A few days ago, you may have seen media reports about a large Asian hornet that measures up to 2 inches long with a sting that could be deadly to some humans.
The hornet kills up to 50 people a year in Japan, according to a story in The New York Times.
Dr. Mary “Katie” Kilmer is an assistant professor of biology and environmental health at Missouri Southern State University in Joplin. She’s also the keeper for ten beehives located on a natural prairie area on the MSSU campus.
She says in Asia, bees have adapted to the presence of the seemingly invincible killer hornets – and have even developed a way to get rid of them.

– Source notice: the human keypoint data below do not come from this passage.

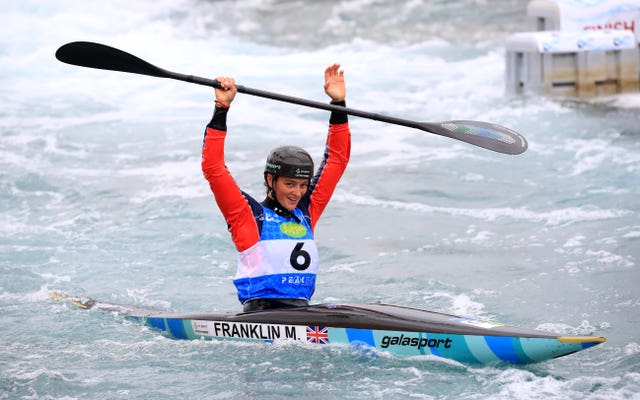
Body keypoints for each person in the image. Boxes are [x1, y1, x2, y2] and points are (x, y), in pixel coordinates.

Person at [201, 64, 351, 312]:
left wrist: (339, 105)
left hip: (302, 314)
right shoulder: (247, 216)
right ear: (270, 181)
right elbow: (213, 168)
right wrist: (222, 108)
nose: (297, 192)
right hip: (261, 317)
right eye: (289, 184)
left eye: (303, 185)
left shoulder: (307, 212)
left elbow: (337, 160)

“When a hornet comes up to the honeybee hives, the honeybees will actually all cluster around the hornet,” Kilmer states.

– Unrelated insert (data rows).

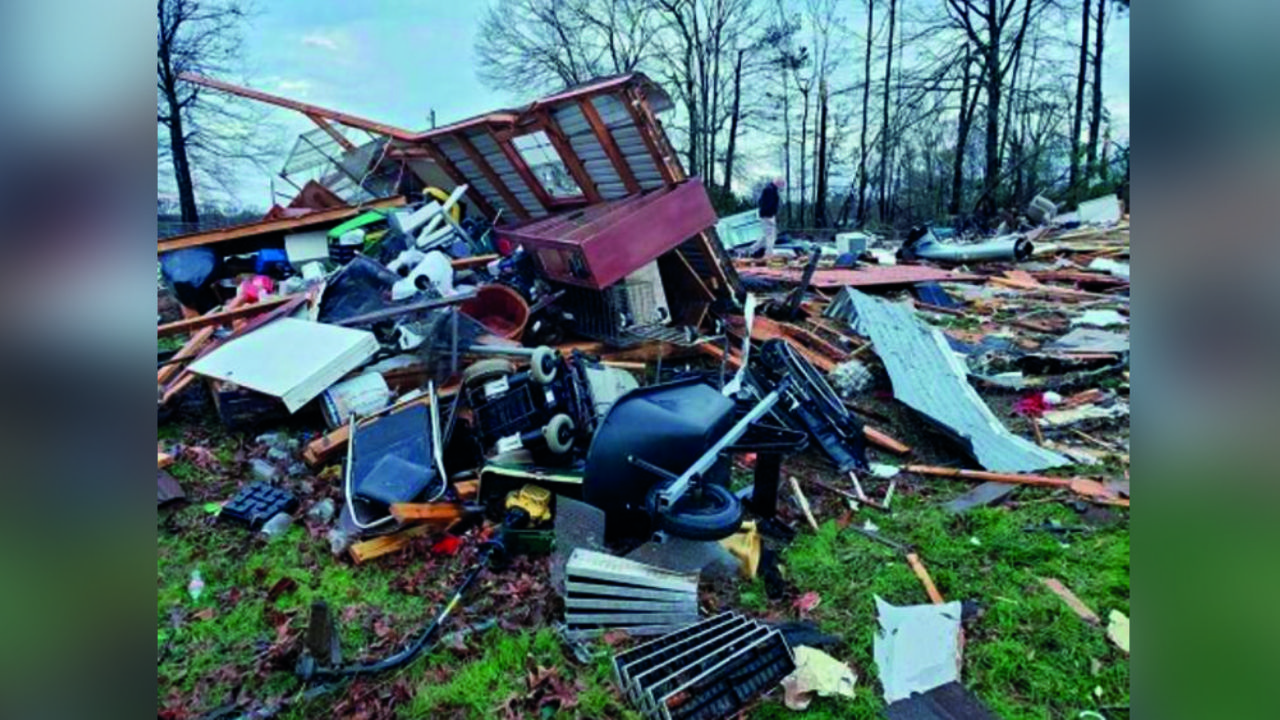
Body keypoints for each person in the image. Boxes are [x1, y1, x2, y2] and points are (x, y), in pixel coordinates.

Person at [745, 178, 783, 256]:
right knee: (771, 236)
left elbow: (763, 202)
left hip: (767, 215)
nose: (782, 187)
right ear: (778, 183)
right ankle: (769, 254)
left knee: (766, 236)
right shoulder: (770, 190)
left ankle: (751, 249)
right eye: (781, 184)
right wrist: (770, 214)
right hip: (768, 215)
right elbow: (769, 204)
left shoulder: (770, 189)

“They’ll physically vibrate their thorax – like we do when we shiver – so it gives off heat and they can cook the hornet alive in a ball of bees.They can get it hot enough so the bees are flying but the hornet dies.”
However, Dr. Kilmer says bees in the United States have not encountered the Asian hornet. They have not developed a similar defensive capacity.
She says university students study the bees at Missouri Southern to learn more about pollination. She also says honey can also be harvested from the hives and any profits made can help fund students’ research projects.
The best part? Honey from the Missouri Southern bees is available for sale at the MSSU bookstore.